YOUR INSTRUCTIONS:
Render every line of the records below as a Markdown table with the columns Number and Text. Number the rows in order and omit any blank lines.

EXERCISE MATERIALS:
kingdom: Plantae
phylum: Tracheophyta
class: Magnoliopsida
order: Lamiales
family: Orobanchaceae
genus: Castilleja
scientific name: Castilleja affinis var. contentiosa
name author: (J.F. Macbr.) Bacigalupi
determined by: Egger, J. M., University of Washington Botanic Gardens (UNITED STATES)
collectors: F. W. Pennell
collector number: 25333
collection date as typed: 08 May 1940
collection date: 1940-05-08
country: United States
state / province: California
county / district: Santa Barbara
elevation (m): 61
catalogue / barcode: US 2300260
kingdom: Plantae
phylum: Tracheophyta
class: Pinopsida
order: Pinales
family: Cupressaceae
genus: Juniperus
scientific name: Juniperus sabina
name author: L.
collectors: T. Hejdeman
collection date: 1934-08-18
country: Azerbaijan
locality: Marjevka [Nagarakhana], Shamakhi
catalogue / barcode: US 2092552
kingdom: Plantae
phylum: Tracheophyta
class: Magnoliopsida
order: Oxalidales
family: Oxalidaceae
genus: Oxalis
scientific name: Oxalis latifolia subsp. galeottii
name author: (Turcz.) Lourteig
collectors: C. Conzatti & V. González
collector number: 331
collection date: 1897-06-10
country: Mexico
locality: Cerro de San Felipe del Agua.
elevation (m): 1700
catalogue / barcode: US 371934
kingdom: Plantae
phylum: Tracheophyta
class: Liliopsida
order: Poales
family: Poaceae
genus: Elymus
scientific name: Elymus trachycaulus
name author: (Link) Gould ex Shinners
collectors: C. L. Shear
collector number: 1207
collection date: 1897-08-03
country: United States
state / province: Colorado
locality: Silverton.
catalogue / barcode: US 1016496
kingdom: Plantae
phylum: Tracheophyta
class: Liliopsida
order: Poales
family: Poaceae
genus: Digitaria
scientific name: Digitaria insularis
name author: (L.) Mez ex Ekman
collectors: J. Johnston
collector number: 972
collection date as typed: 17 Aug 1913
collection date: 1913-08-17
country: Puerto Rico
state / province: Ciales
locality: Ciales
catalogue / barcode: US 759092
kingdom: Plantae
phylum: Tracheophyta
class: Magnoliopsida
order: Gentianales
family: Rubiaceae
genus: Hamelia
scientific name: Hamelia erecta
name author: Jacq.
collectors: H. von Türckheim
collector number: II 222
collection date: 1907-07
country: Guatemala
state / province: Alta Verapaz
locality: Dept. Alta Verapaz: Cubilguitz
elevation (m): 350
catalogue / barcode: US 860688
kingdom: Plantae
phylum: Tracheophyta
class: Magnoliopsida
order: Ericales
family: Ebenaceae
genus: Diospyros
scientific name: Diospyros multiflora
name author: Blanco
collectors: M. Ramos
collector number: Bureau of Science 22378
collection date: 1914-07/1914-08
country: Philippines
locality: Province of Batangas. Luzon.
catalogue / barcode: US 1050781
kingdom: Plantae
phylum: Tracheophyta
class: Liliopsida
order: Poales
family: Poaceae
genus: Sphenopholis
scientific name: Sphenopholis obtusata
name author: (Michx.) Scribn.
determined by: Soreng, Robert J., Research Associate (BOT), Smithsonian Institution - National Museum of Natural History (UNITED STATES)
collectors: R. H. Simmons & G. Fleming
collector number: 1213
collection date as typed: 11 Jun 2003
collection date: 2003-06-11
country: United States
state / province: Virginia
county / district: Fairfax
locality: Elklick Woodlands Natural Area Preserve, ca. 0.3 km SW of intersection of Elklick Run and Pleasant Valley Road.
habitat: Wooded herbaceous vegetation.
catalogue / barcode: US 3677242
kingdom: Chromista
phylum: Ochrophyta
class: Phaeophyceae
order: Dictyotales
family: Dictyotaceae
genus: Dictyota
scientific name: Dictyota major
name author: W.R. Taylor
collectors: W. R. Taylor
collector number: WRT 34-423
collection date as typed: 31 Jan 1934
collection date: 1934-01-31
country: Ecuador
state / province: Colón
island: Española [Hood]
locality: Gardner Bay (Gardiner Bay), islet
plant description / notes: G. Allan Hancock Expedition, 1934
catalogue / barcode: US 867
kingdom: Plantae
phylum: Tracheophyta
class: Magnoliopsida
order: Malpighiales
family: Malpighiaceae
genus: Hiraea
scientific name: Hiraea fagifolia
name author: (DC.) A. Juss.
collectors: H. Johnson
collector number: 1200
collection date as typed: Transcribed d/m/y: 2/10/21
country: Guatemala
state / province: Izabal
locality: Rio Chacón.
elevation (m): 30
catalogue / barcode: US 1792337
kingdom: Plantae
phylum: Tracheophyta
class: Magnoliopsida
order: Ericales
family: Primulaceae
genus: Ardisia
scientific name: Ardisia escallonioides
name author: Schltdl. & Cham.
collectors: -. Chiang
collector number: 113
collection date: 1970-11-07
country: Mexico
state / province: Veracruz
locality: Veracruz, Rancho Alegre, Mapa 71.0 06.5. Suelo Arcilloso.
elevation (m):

FULL RESPONSE:
| Number | Text |
|---|---|
| 1 | kingdom: Plantae |
| 2 | phylum: Tracheophyta |
| 3 | class: Magnoliopsida |
| 4 | order: Lamiales |
| 5 | family: Orobanchaceae |
| 6 | genus: Castilleja |
| 7 | scientific name: Castilleja affinis var. contentiosa |
| 8 | name author: (J.F. Macbr.) Bacigalupi |
| 9 | determined by: Egger, J. M., University of Washington Botanic Gardens (UNITED STATES) |
| 10 | collectors: F. W. Pennell |
| 11 | collector number: 25333 |
| 12 | collection date as typed: 08 May 1940 |
| 13 | collection date: 1940-05-08 |
| 14 | country: United States |
| 15 | state / province: California |
| 16 | county / district: Santa Barbara |
| 17 | elevation (m): 61 |
| 18 | catalogue / barcode: US 2300260 |
| 19 | kingdom: Plantae |
| 20 | phylum: Tracheophyta |
| 21 | class: Pinopsida |
| 22 | order: Pinales |
| 23 | family: Cupressaceae |
| 24 | genus: Juniperus |
| 25 | scientific name: Juniperus sabina |
| 26 | name author: L. |
| 27 | collectors: T. Hejdeman |
| 28 | collection date: 1934-08-18 |
| 29 | country: Azerbaijan |
| 30 | locality: Marjevka [Nagarakhana], Shamakhi |
| 31 | catalogue / barcode: US 2092552 |
| 32 | kingdom: Plantae |
| 33 | phylum: Tracheophyta |
| 34 | class: Magnoliopsida |
| 35 | order: Oxalidales |
| 36 | family: Oxalidaceae |
| 37 | genus: Oxalis |
| 38 | scientific name: Oxalis latifolia subsp. galeottii |
| 39 | name author: (Turcz.) Lourteig |
| 40 | collectors: C. Conzatti & V. González |
| 41 | collector number: 331 |
| 42 | collection date: 1897-06-10 |
| 43 | country: Mexico |
| 44 | locality: Cerro de San Felipe del Agua. |
| 45 | elevation (m): 1700 |
| 46 | catalogue / barcode: US 371934 |
| 47 | kingdom: Plantae |
| 48 | phylum: Tracheophyta |
| 49 | class: Liliopsida |
| 50 | order: Poales |
| 51 | family: Poaceae |
| 52 | genus: Elymus |
| 53 | scientific name: Elymus trachycaulus |
| 54 | name author: (Link) Gould ex Shinners |
| 55 | collectors: C. L. Shear |
| 56 | collector number: 1207 |
| 57 | collection date: 1897-08-03 |
| 58 | country: United States |
| 59 | state / province: Colorado |
| 60 | locality: Silverton. |
| 61 | catalogue / barcode: US 1016496 |
| 62 | kingdom: Plantae |
| 63 | phylum: Tracheophyta |
| 64 | class: Liliopsida |
| 65 | order: Poales |
| 66 | family: Poaceae |
| 67 | genus: Digitaria |
| 68 | scientific name: Digitaria insularis |
| 69 | name author: (L.) Mez ex Ekman |
| 70 | collectors: J. Johnston |
| 71 | collector number: 972 |
| 72 | collection date as typed: 17 Aug 1913 |
| 73 | collection date: 1913-08-17 |
| 74 | country: Puerto Rico |
| 75 | state / province: Ciales |
| 76 | locality: Ciales |
| 77 | catalogue / barcode: US 759092 |
| 78 | kingdom: Plantae |
| 79 | phylum: Tracheophyta |
| 80 | class: Magnoliopsida |
| 81 | order: Gentianales |
| 82 | family: Rubiaceae |
| 83 | genus: Hamelia |
| 84 | scientific name: Hamelia erecta |
| 85 | name author: Jacq. |
| 86 | collectors: H. von Türckheim |
| 87 | collector number: II 222 |
| 88 | collection date: 1907-07 |
| 89 | country: Guatemala |
| 90 | state / province: Alta Verapaz |
| 91 | locality: Dept. Alta Verapaz: Cubilguitz |
| 92 | elevation (m): 350 |
| 93 | catalogue / barcode: US 860688 |
| 94 | kingdom: Plantae |
| 95 | phylum: Tracheophyta |
| 96 | class: Magnoliopsida |
| 97 | order: Ericales |
| 98 | family: Ebenaceae |
| 99 | genus: Diospyros |
| 100 | scientific name: Diospyros multiflora |
| 101 | name author: Blanco |
| 102 | collectors: M. Ramos |
| 103 | collector number: Bureau of Science 22378 |
| 104 | collection date: 1914-07/1914-08 |
| 105 | country: Philippines |
| 106 | locality: Province of Batangas. Luzon. |
| 107 | catalogue / barcode: US 1050781 |
| 108 | kingdom: Plantae |
| 109 | phylum: Tracheophyta |
| 110 | class: Liliopsida |
| 111 | order: Poales |
| 112 | family: Poaceae |
| 113 | genus: Sphenopholis |
| 114 | scientific name: Sphenopholis obtusata |
| 115 | name author: (Michx.) Scribn. |
| 116 | determined by: Soreng, Robert J., Research Associate (BOT), Smithsonian Institution - National Museum of Natural History (UNITED STATES) |
| 117 | collectors: R. H. Simmons & G. Fleming |
| 118 | collector number: 1213 |
| 119 | collection date as typed: 11 Jun 2003 |
| 120 | collection date: 2003-06-11 |
| 121 | country: United States |
| 122 | state / province: Virginia |
| 123 | county / district: Fairfax |
| 124 | locality: Elklick Woodlands Natural Area Preserve, ca. 0.3 km SW of intersection of Elklick Run and Pleasant Valley Road. |
| 125 | habitat: Wooded herbaceous vegetation. |
| 126 | catalogue / barcode: US 3677242 |
| 127 | kingdom: Chromista |
| 128 | phylum: Ochrophyta |
| 129 | class: Phaeophyceae |
| 130 | order: Dictyotales |
| 131 | family: Dictyotaceae |
| 132 | genus: Dictyota |
| 133 | scientific name: Dictyota major |
| 134 | name author: W.R. Taylor |
| 135 | collectors: W. R. Taylor |
| 136 | collector number: WRT 34-423 |
| 137 | collection date as typed: 31 Jan 1934 |
| 138 | collection date: 1934-01-31 |
| 139 | country: Ecuador |
| 140 | state / province: Colón |
| 141 | island: Española [Hood] |
| 142 | locality: Gardner Bay (Gardiner Bay), islet |
| 143 | plant description / notes: G. Allan Hancock Expedition, 1934 |
| 144 | catalogue / barcode: US 867 |
| 145 | kingdom: Plantae |
| 146 | phylum: Tracheophyta |
| 147 | class: Magnoliopsida |
| 148 | order: Malpighiales |
| 149 | family: Malpighiaceae |
| 150 | genus: Hiraea |
| 151 | scientific name: Hiraea fagifolia |
| 152 | name author: (DC.) A. Juss. |
| 153 | collectors: H. Johnson |
| 154 | collector number: 1200 |
| 155 | collection date as typed: Transcribed d/m/y: 2/10/21 |
| 156 | country: Guatemala |
| 157 | state / province: Izabal |
| 158 | locality: Rio Chacón. |
| 159 | elevation (m): 30 |
| 160 | catalogue / barcode: US 1792337 |
| 161 | kingdom: Plantae |
| 162 | phylum: Tracheophyta |
| 163 | class: Magnoliopsida |
| 164 | order: Ericales |
| 165 | family: Primulaceae |
| 166 | genus: Ardisia |
| 167 | scientific name: Ardisia escallonioides |
| 168 | name author: Schltdl. & Cham. |
| 169 | collectors: -. Chiang |
| 170 | collector number: 113 |
| 171 | collection date: 1970-11-07 |
| 172 | country: Mexico |
| 173 | state / province: Veracruz |
| 174 | locality: Veracruz, Rancho Alegre, Mapa 71.0 06.5. Suelo Arcilloso. |
| 175 | elevation (m): |